GLACE ÉPHÉMÈRE
Le doute s’est installé, 10 jours avant le départ, pour la 4ème édition du stage de cascade de glace au refuge Willy Jervis. Catastrophe, un gros redoux a fait fondre la plupart des cascades, même la célèbre cascade du Pis est impraticable !!
Que faire ! Je pense même l’annuler, mais finalement en accord
avec Jean, il est décidé de ne rien dire et d’attendre
encore quelques jours….et 4 jours avant le départ, Robi appelle
d’Italie, la glace est de retour. In extremis, le stage est maintenu.
C’est ainsi que 23 participants de tous poils, du débutant au
haut niveau se retrouvent le samedi en fin de journée au parking de
Villanova pour monter dans la pénombre vers le refuge Willy Jervis,
où l’accueil est toujours aussi chaleureux.
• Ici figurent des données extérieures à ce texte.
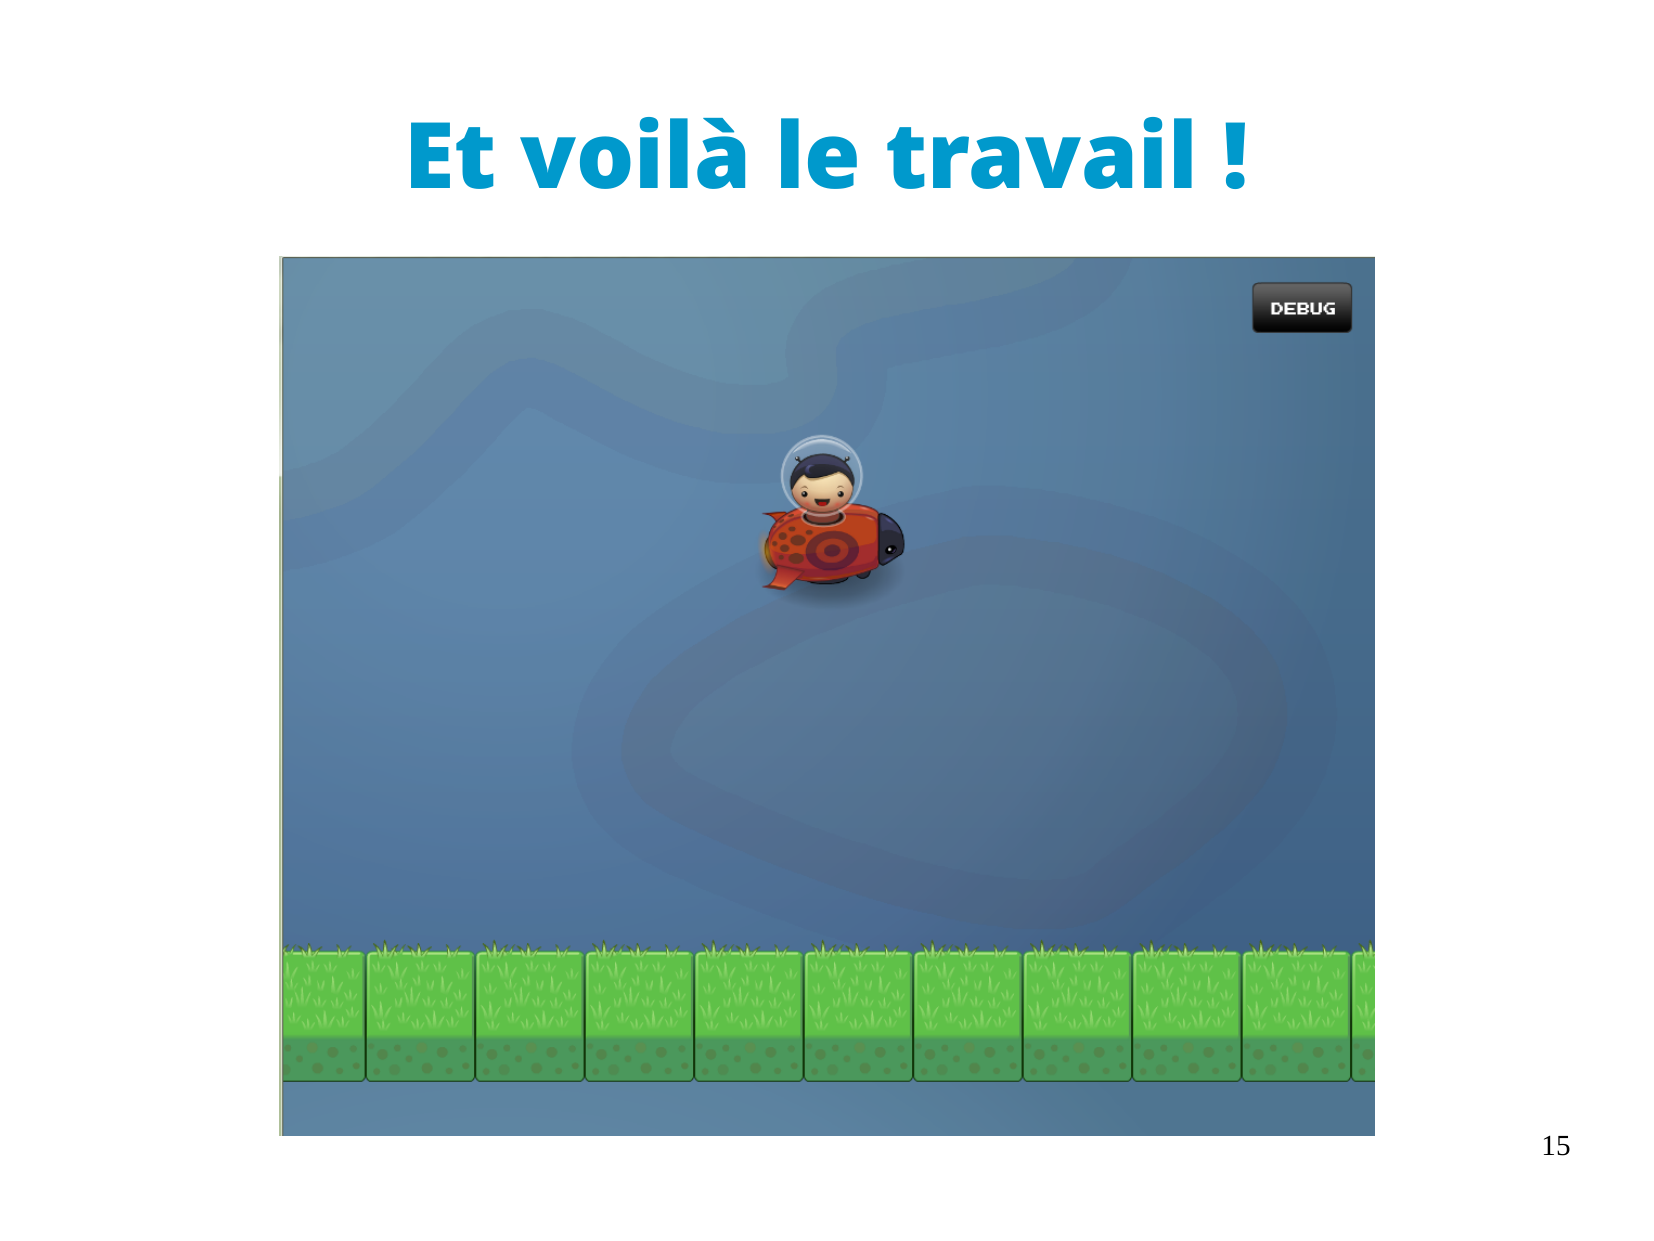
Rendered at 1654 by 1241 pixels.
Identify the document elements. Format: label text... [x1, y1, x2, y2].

picture [279, 256, 1375, 1136]
title Et voilà le travail ! [82, 49, 1571, 257]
Ce soir-là,
exceptionnellement, il y a un anniversaire et 70 personnes font la fiesta,
ce qui ne semble pas déplaire à certains qui se mêlent
à la fête jusque tôt le matin.
Le véritable challenge est pour nos organisateurs, cinq guides de la vallée du Piémont, spécialistes de la cascade de glace, coordonnés par Jean, l’homme orchestre, qui se creuse les méninges : Comment composer les équipes en fonction du niveau de chacun d’autant que celui-ci évolue parfois rapidement au cours du stage ? Comment tenir compte de la forme et des souhaits de chacun ? Et surtout comment utiliser au mieux les cascades de glace qui ne sont pas au top cette année? Tous les soirs, nos guides se réunissent pour résoudre la quadrature du cercle. Petit à petit chacun trouve ses marques et sa place au sein d’une équipe.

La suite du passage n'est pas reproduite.